Exercise prompt
Please put everything in the data below, from the line containing "class: Insecta" down to the line containing "common name: American Lady", both included, into a JSON list of strings with one string per line and no blank lines.

Extracted information
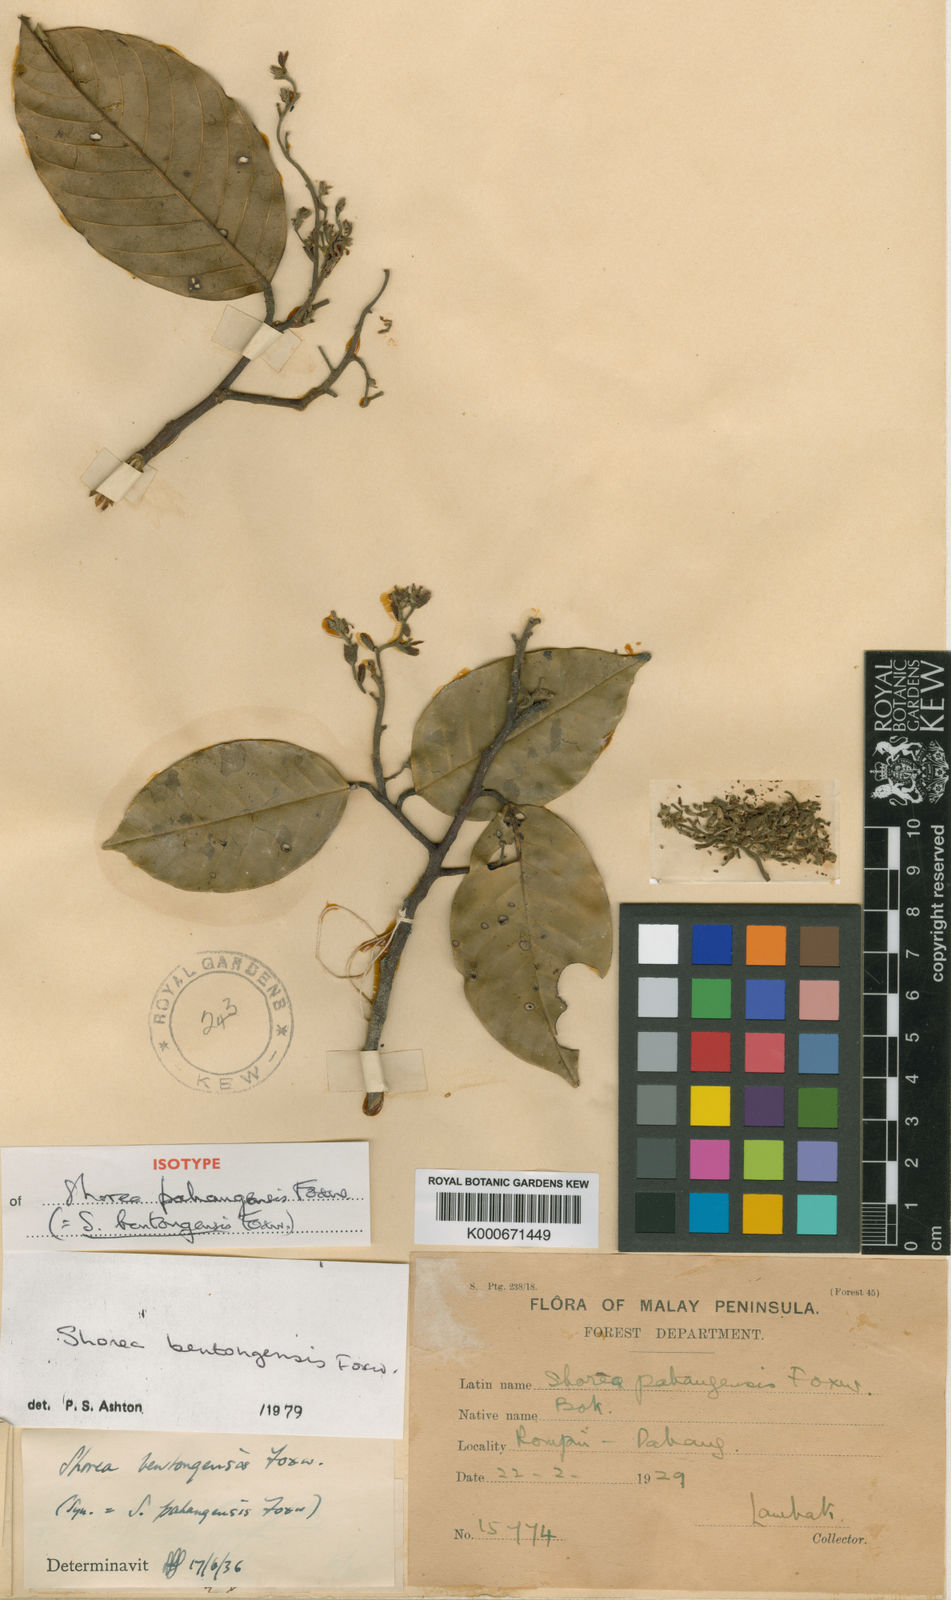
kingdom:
* * *
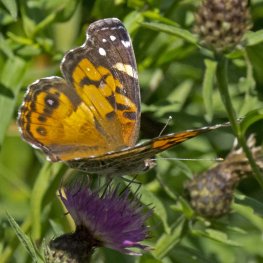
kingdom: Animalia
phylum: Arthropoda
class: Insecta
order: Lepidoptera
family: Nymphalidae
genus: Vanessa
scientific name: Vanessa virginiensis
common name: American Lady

Result of the exercise
[
  "class: Insecta",
  "order: Lepidoptera",
  "family: Nymphalidae",
  "genus: Vanessa",
  "scientific name: Vanessa virginiensis",
  "common name: American Lady"
]